Khanyapa

Creature information
- Other name(s): Kholumolumo
- Grouping: Monster
- Similar entities: Khodumodumo
- Folklore: Myth

Origin
- Country: South Africa, Lesotho

= Kamappa =

Khanyapa (also known as Kholumolumo in Lesotho Sesotho and Kgodumodumo in South African Sesotho) is a mythical creature from the Basotho people of Southern Africa. It is described as a shapeless, gluttonous monster that swallows everything living it comes by and gets larger and larger the more it swallows. It
has multiple sharp tongues which it uses as weapons. Khanyapa is the main antagonist in the story of Ditaolane where the monster is symbolic of all that holds back humanity and is killed by the hero.

== Etymology and origins ==
Khanyapa is possibly a synonym and descendant of Kgodumodumo. Kgodumodumo is an archaic Sotho term, most likely meaning “great noise”. Archeologists believe Khanyapa is influenced by the San people's python god. There are parallels, common themes and motifs, that in this myth and other stories from throughout Sub-Saharan Africa.

== Ditaolane ==
Once Khanyapa went about swallowing every living thing in its path, man and beast alike, lumbering through towns and villages and engulfing their inhabitants. Only one woman survived, as she had been hiding and the ashes masked her appearance and scent. Eventually the bloated Khanyapa dragged itself off and wedged its massive body in a mountain pass. All men perished. The Khanyapa, devoured them all, great and small. She was the last survivor of the human race. She prayed to the God and begged to not let this be the end of humanity. The Gods responded and she got pregnant.
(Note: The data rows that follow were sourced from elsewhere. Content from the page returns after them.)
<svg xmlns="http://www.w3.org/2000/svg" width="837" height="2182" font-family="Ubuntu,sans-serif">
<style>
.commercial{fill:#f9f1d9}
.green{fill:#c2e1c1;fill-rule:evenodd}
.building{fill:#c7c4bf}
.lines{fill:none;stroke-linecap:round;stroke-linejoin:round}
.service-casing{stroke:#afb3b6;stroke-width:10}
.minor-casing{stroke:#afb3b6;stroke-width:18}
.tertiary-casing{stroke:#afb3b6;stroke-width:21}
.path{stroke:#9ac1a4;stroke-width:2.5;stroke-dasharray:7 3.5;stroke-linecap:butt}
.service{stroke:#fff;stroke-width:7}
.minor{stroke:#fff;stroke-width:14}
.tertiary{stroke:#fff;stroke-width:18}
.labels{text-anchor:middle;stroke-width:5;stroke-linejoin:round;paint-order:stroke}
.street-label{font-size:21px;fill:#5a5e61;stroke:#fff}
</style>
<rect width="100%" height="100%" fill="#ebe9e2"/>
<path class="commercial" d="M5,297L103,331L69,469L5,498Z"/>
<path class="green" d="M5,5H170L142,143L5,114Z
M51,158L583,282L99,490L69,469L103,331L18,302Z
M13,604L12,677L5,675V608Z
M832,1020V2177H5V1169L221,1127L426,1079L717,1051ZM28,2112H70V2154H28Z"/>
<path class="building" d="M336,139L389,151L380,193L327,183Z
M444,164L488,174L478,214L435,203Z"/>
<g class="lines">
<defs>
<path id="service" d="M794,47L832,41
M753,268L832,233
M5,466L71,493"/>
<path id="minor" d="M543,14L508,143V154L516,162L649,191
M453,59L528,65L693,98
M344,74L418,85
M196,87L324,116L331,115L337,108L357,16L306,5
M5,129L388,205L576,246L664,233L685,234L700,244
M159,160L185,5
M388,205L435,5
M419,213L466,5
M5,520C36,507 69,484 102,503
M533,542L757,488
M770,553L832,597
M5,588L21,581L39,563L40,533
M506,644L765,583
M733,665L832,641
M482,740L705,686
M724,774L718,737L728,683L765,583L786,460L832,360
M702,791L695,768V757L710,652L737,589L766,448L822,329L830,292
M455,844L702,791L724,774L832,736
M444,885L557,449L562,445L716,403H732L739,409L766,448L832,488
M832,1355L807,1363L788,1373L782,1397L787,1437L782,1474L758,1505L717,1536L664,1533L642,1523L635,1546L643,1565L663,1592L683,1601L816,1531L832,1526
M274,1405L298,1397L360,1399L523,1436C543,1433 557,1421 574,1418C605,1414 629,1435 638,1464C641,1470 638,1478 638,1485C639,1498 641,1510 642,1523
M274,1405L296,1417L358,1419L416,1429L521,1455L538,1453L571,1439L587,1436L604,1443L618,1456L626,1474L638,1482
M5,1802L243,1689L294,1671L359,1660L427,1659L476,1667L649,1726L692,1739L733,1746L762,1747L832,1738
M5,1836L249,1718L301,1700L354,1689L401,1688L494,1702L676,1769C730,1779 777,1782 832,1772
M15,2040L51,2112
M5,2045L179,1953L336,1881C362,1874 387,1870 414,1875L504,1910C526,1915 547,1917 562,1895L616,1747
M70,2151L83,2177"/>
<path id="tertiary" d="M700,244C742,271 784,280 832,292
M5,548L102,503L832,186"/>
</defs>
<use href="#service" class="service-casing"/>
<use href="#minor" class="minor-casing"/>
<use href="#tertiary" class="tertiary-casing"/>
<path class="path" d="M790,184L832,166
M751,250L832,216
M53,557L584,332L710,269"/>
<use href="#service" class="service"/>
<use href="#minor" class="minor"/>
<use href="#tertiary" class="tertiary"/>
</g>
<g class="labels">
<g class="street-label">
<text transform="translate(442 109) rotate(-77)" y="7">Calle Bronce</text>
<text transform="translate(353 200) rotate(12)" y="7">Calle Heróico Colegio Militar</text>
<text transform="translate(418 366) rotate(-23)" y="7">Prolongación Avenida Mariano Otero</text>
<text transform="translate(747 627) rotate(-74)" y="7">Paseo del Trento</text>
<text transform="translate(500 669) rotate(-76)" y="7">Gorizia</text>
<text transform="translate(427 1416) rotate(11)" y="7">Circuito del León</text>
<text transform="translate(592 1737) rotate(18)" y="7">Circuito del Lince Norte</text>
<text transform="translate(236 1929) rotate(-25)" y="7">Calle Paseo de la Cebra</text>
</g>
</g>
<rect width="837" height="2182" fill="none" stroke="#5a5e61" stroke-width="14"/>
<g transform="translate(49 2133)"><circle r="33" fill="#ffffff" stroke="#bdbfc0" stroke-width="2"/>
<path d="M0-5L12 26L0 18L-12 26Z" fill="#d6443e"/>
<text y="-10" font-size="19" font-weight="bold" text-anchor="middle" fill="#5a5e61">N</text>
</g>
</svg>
The woman conceived, and brought forth a son in an old stable. She was surprised, on looking closely at the child, to find his neck adorned with a little necklace of divining charms. She therefore decided that his name would be Ditaolane, the Diviner. She took straw to make a bed for her child. When she went into the stable, she was shocked and terrified: the child had already become a fully grown man speaking wisely. He expressed surprise at the solitude around him. He asked his mother if they were the only ones on the earth. She told him how, until a short time before, the valleys and mountains were covered with humans, but the beast whose voice makes the rocks tremble had devoured them all. She pointed the beast out to her son. Despite his mother’s warnings, Ditaolane went to face Khanyapa alone.

Ditaolane took a knife and went to attack the devourer of the world. Khanyapa swallowed him, but he was not dead. Armed with his knife, he went into the stomach of the monster and tore his entrails. Khanyapa roared fiercely, then fell dead. When Ditaolane set about opening the beast to get out, the point of his knife made thousands of human beings cry out, beings who were buried alive with him. Finally, he made an opening through which the nations of the earth emerged. The people had been delivered from death and wondered about the identity of the man who had released them. They eventually grew suspicious of him and plotted to kill Ditaolane. However he escapes by turning himself into a stone.